> [Page excerpt]:
On the payments side, Paytm has been continuously losing market share in the UPI payments space to rivals as its market share has come down to 8.3% from some 13.5% some months ago. “The market share of Paytm on the merchant QR side was close to 70-75% at one point, but that has come close to about 40%, post the bank fiasco,” the official said. 

On the lending side, there was “zero” lending in the month of February. A lot of lenders backed out. In the month of April, on the merchant lending side, the company disbursed close to Rs 1000 crore backed by Aditya Birla Finance Limited (ABFL) and Fullerton. 

This time the game has been reversed. 

There was a time when traditional companies wanted to work with Paytm on Paytm’s terms; but now lenders are dictating the terms. An industry official, aware of the Paytm’s lending partnerships, said, “Both Fullerton and ABFL have started Paytm but it’s not on FLDG (first loss default guarantee) model. It is on corporate DSA (direct selling agent) model where they are just sourcing leads for these lenders.” 

Fullerton was scared a lot to partner again “but now they are comfortable as it’s just sourcing of leads,” he shares.

> [Records provided]:

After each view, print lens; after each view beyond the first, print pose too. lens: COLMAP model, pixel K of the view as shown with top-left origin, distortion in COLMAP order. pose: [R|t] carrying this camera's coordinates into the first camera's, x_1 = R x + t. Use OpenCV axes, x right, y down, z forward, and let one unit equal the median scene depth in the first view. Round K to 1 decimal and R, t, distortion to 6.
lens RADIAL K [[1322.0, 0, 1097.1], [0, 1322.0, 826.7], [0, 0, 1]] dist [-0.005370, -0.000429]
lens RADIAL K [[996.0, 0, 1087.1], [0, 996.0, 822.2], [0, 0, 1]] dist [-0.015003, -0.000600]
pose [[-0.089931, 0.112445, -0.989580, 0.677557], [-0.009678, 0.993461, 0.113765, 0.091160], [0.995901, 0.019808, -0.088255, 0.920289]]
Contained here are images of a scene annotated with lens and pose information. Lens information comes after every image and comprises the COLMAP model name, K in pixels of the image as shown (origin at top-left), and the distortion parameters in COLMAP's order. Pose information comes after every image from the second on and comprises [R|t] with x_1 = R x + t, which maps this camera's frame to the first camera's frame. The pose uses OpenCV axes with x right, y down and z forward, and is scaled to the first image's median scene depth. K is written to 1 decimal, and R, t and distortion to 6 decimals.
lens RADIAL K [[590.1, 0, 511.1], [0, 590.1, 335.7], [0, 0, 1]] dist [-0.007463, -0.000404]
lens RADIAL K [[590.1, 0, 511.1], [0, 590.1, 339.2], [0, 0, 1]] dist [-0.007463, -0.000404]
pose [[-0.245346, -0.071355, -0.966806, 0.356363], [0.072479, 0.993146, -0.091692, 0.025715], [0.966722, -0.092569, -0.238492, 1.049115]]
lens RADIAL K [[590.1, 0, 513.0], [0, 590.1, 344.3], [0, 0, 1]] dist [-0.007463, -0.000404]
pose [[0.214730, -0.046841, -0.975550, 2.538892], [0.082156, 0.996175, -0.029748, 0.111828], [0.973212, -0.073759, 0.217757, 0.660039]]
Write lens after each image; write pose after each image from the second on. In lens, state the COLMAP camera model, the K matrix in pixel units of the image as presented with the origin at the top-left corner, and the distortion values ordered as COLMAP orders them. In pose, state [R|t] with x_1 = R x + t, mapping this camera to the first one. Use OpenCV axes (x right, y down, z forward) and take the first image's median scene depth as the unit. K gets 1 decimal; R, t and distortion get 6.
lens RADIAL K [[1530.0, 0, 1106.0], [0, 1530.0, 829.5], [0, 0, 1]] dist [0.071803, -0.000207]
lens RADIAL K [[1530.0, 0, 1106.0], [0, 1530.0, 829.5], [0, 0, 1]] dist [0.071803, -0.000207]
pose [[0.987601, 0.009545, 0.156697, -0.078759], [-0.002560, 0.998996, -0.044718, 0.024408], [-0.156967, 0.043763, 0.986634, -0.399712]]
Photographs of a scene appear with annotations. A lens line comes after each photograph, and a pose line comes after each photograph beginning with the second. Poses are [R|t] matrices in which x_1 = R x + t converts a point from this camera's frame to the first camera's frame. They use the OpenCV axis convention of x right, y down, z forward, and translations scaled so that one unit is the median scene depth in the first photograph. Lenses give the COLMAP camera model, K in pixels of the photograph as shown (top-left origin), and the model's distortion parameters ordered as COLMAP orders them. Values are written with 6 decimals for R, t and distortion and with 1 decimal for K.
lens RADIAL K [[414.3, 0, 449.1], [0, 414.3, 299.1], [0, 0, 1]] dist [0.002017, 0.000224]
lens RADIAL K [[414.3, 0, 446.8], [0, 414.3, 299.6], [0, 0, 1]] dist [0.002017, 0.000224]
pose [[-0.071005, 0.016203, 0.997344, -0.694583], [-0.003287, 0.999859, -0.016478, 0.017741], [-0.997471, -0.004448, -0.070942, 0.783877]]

> [Directions]:
[1] In the Paytm excerpt, how much did the company disburse in merchant lending in April?
[2] Pick up the Paytm excerpt after its final sentence and extend it with a few more paragraphs.

> [Answers per task]:
[1] Close to Rs 1000 crore, backed by Aditya Birla Finance Limited and Fullerton.

[2]
“Currently, lenders are limited; and on the insurance side, new products were planned to be launched by Bhavesh. This is the worst time for Bhavesh’s exit. Shares are at its lowest, customers have switched their payments app to PhonePe and other rivals; merchants are moving. At this point, Paytm needed support and needed their best people but here it is exact opposite. The strongest person has been asked to leave because of the ego war, and the work from home policy is cancelled. The situation is not going to stabilize anytime soon, everything is directionless. There is going to be attrition,” one of the officials says.

If an indirect source is to be believed, on May 6, Sharma conducted a closed-door meeting with few officials; and said that calling employees to work from office is intentional as this would result in natural attrition, instead of laying off. “It is chaotic.”

Total employee strength of Paytm is about 8000-10000, excluding off-roll workforce.

It’s all about timing

While employees and investors would believe that Paytm is in a deep mess, on the contrary, the former Paytm official believes that this is a smart strategy by Vijay Shekhar Sharma. “With Paytm’s regulatory game missing for at least 2-3 years, it all makes sense now. In its DSA avatar, Paytm doesn’t need a lot of senior officials and the level of compliance to sell loans, bank accounts, and insurance. They just need people with a good distribution background who can execute well.”

He believes that Paytm might bring some of its old people back into the system. “In my opinion, this is a smart strategy to cut costs. And, in the next few months, they may be able to show numbers in insurance and broking. Till now, their focus was on lending, but since they have become a DSA, they can open current accounts on behalf of partner banks, sell loans, insurance, etc.,” he added.

Despite widespread speculation about the non-functionality and messiness of Paytm Payments Bank, the RBI has not yet cancelled its license. Some suggest that Paytm should give up the license voluntarily, but Sharma's ego, because the license is in his name, might be getting in the way.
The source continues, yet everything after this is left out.